Development Experience

MRTK v2 is a significant overhaul but depending on how much of MRTK v1 you were opting into the basic migration process is not too painful. A couple of the more Windows dependent features (such as Text-to-Speech) have been removed but otherwise, most of the interfaces and features have a 1-to-1 equivalent. We also found that while documentation is still very much work in progress, the sample scenes fill the gaps quite nicely. Performance has gotten more attention also, given the importance of steady 60 fps in creating a convincing experience. Dev builds now by default include a frame rate visualiser that lets you quickly see what parts of your experience require attention.

We did note a few quirks and potential bugs which were not easy to debug, such as the earlier issues with sliders, or odd behaviours with "global buttons". What was impressive though, is Microsoft's dedication to quickly and transparently tracking and fixing issues on Github. They are very active and new builds are being released very frequently.

Perhaps that biggest issue around development has been, and still is, the feedback loop. Because the full cycle of building the CPP project and deploying it to the device can take minutes you really want to be developing as much as possible in Unity itself but that's not always possible. The new possibilities with hand and eye tracking make this even more difficult. To be fair, Microsoft has put a lot of effort into having "test hands" in Unity and shortcut keys to move/rotate them and even mimic specific gestures but ultimately I found it difficult to work with for anything other than the most basic cases.

Lots More

While in this post I focused on things we tried hands-on, there are several more features and additions to the eco-system that we didn't get around to, or are not yet available. They're worth a quick mention:

Eye Tracking is a key feature of HoloLens 2. There are lots of design guidelines around this but unfortunately the examples that were shared with us were not much more than "automatically scrolling text" or "highlight object", which we have seen before on some phones for example. I'm curious about where else this can be applied in a 3D environment. Our team discussed, for example, having the "hand menu" appear only when you look at your hand. Care is needed though: eyes are a lot more erratic than we feel they are, thanks to our "brain smoothing".
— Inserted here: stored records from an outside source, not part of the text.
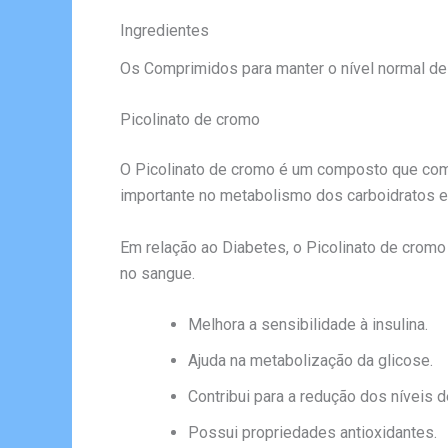
Ingredientes
Os Comprimidos para manter o nível normal de
Picolinato de cromo
O Picolinato de cromo é um composto que com
importante no metabolismo dos carboidratos e 
Em relação ao Diabetes, o Picolinato de cromo 
no sangue.
Melhora a sensibilidade à insulina.
Ajuda na metabolização da glicose.
Contribui para a redução dos níveis d
Possui propriedades antioxidantes.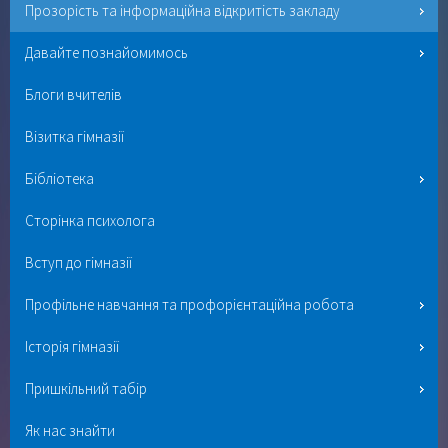
Прозорість та інформаційна відкритість закладу
Давайте познайомимось
Блоги вчителів
Візитка гімназії
Бібліотека
Сторінка психолога
Вступ до гімназії
Профільне навчання та профорієнтаційна робота
Історія гімназії
Пришкільний табір
Як нас знайти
Shared Experiences was talked about as well. There was mention of experiences that can be shared through a host of devices from HoloLens down a to a phone which I think is a powerful concept. Microsoft's Azure Spatial Anchors platform can help enable these scenarios.

Finally, Remote Rendering is something that I'm cautiously excited about. This isn't available for testing just yet but Microsoft claims they are able to render up to 80M triangles at 60FPS (latency will depend on where the rendering servers are). We have worked with more than 1 or 2 customers who have existing high poly models that they want to incorporate into a HoloLens experience. Usually we need to perform the non-trivial task of simplifying or remodelling them and while that will ultimately always yield the best results, I think having the option to render existing high poly models will give a massive boost in terms of quickly creating a proof of concept before sinking too much time into a project. What's interesting is, from what we are told, the streaming is done via a Unity plugin on a per-model basis. So while a high poly model will seamlessly be sent for remote rendering, the UI or simple models will still be rendered locally so technically the interactivity should be less impacted.

Overall the workshop was a fantastic opportunity to get an idea of what's coming and start thinking about how we can migrate existing experiences and build new ones. I can't wait to see what else we can come up with.